Text ::
# Married too quickly....



## Jk88 (Jun 1, 2014)

Ok so here is my situation...my husband and I got married after almost 4 months of knowing each other. At that time I was extremely head over heals for him. He was living here in Canada on a work permit for 6 months. I was well aware of this from when I first met him.
After three months of dating...we got a bit more serious and I was falling in love with him. I really saw us being together forever and I couldn't imagine seeing myself with anyone else. 
At this point I started thinking about him having to leave and going back home. And back home was in Europe. So it wasn't a quick flight to go see him whenever I wanted. 
It came to the point where I thought ok it's either we end this relationship now because the more time we spend together the harder it will be for him to leave or we get married. 
Now before everyone jumps to conclusions I want to make this very clear it was Me who brought up the idea of marriage to him. Nor did he ever once ask me. 
We got married one month later. I moved in with him and our life as newlyweds began. 
We fought all the the time and we both were extremely miserable. 
But everyone told us to just stick it out and that the first year is always hard. So that's what we did. A year and a half later we decided to have the big European wedding we never had. His parents came and stayed with us in our new home before the wedding. This was my first time meeting them and they did not speak English. You can imagine how fun that was.

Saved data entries

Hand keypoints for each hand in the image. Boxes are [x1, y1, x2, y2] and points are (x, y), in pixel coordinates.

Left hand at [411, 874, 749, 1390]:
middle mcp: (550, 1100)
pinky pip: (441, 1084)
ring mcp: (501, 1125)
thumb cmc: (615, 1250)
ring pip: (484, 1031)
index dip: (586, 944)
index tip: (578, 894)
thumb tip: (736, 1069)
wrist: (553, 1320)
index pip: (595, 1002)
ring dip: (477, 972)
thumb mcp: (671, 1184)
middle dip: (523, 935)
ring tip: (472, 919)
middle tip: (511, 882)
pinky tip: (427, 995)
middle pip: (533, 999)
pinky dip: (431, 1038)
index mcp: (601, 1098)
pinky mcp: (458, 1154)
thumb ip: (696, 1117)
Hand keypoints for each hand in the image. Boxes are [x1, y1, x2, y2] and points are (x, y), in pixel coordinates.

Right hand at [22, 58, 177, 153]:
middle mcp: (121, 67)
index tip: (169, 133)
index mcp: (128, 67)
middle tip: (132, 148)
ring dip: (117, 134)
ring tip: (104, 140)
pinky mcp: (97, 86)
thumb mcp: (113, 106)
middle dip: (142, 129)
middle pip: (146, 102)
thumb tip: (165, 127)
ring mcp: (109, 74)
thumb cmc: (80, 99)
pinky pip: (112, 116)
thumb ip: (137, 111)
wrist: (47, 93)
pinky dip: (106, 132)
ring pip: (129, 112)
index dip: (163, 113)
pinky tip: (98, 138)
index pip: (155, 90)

Action item A ::
According to the post, how long was the husband's work permit for Canada?
Action item B ::
Sum up the post in two sentences.
Action item C ::
Echo the post from "# Married too" to "first met him.".

Your solution A ::
Six months.

Your solution B ::
The writer married a man living in Canada on a six-month work permit after knowing him for almost four months, and the writer was the one who suggested marriage so he wouldn't have to go back home to Europe. The couple fought constantly and were miserable but stuck it out on others' advice, and a year and a half later they planned a big European wedding, with his parents, who did not speak English, staying with them beforehand.

Your solution C ::
# Married too quickly....



## Jk88 (Jun 1, 2014)

Ok so here is my situation...my husband and I got married after almost 4 months of knowing each other. At that time I was extremely head over heals for him. He was living here in Canada on a work permit for 6 months. I was well aware of this from when I first met him.